Occasionally, our asynchronous code depends on native timers provided by the JavaScript engine, such as setTimeout or setInterval. Unlike other asynchronous operations, timers are ordered, meaning that a timer set to wait for 10ms will be executed before a timer set to wait for 100ms. Consequently, they require special handling.

The code snippet below defines a custom act function able to schedule timers.
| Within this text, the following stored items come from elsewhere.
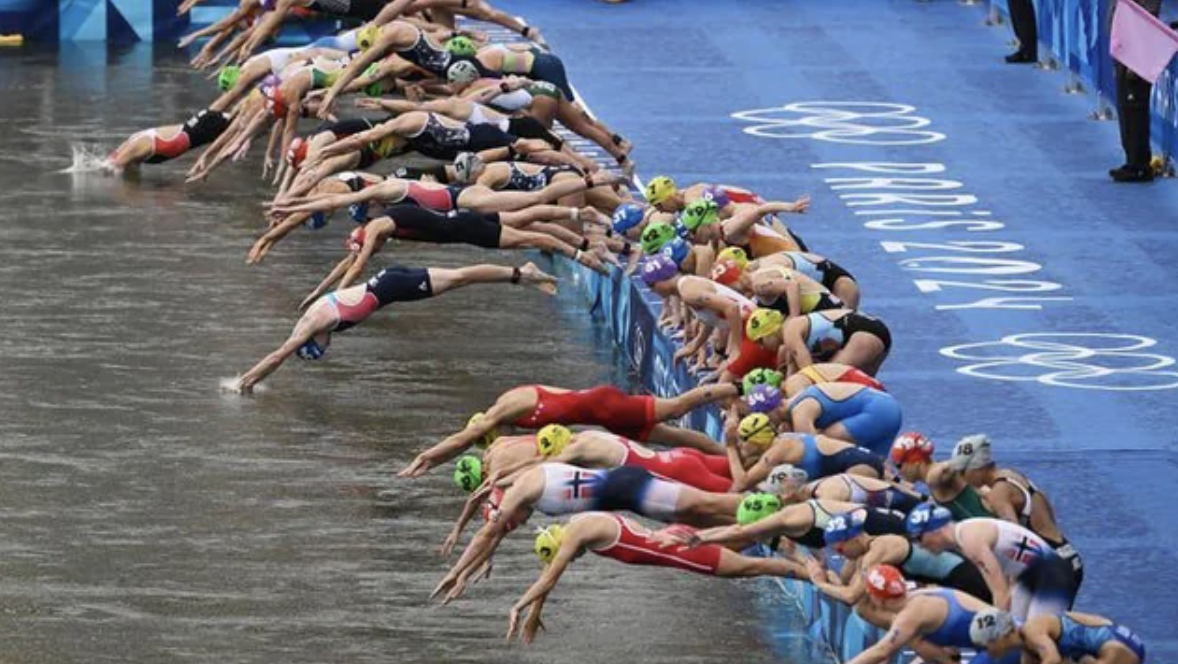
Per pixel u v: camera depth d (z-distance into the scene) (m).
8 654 48.16
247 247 78.06
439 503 56.84
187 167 88.06
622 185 72.56
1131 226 75.69
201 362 66.69
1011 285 69.44
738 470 49.91
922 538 42.94
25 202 82.56
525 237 67.19
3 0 107.00
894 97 93.69
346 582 51.97
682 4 112.06
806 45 103.06
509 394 54.38
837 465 49.28
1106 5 88.50
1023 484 45.03
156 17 108.00
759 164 83.38
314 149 73.44
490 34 103.19
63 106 95.75
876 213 77.12
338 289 67.00
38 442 60.38
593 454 50.34
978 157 84.44
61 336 68.75
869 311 67.00
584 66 99.00
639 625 49.91
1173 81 80.50
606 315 71.06
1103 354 63.34
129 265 75.75
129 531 54.75
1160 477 54.31
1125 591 48.00
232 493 57.12
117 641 48.84
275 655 48.19
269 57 85.81
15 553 53.34
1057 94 93.88
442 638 49.09
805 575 47.38
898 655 44.25
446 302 73.12
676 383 62.00
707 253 59.12
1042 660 40.84
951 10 110.12
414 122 72.69
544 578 46.41
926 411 58.84
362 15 91.25
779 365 55.88
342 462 59.41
It uses Jest, but it can be modified for other testing frameworks if necessary.

// You should call: `jest.useFakeTimers()` at the beginning of your test

// The function below automatically schedules tasks for pending timers.
// It detects any timer added when tasks get resolved by the scheduler (via the act pattern).

// Instead of calling `await s.waitFor(p)`, you can call `await s.waitFor(p, buildWrapWithTimersAct(s))`.
// Instead of calling `await s.waitAll()`, you can call `await s.waitAll(buildWrapWithTimersAct(s))`.

function buildWrapWithTimersAct(s: fc.Scheduler) {
  let timersAlreadyScheduled = false;

  function scheduleTimersIfNeeded() {
    if (timersAlreadyScheduled || jest.getTimerCount() === 0) {
      return;
    }
    timersAlreadyScheduled = true;
    s.schedule(Promise.resolve('advance timers')).then(() => {
      timersAlreadyScheduled = false;
      jest.advanceTimersToNextTimer();
      scheduleTimersIfNeeded();
    });
  }

  return async function wrapWithTimersAct(f: () => Promise<unknown>) {
    try {
      await f();
    } finally {
      scheduleTimersIfNeeded();
    }
  };
}

Model based testing and race conditions

Model-based testing features can be combined with race condition detection through the use of scheduledModelRun. By utilizing this function, the execution of the model will also be processed through the scheduler.

Do not depend on other scheduled tasks in the model

Neither check nor run should rely on the completion of other scheduled tasks to fulfill themselves. But they can still trigger new scheduled tasks as long as they don't wait for them to resolve.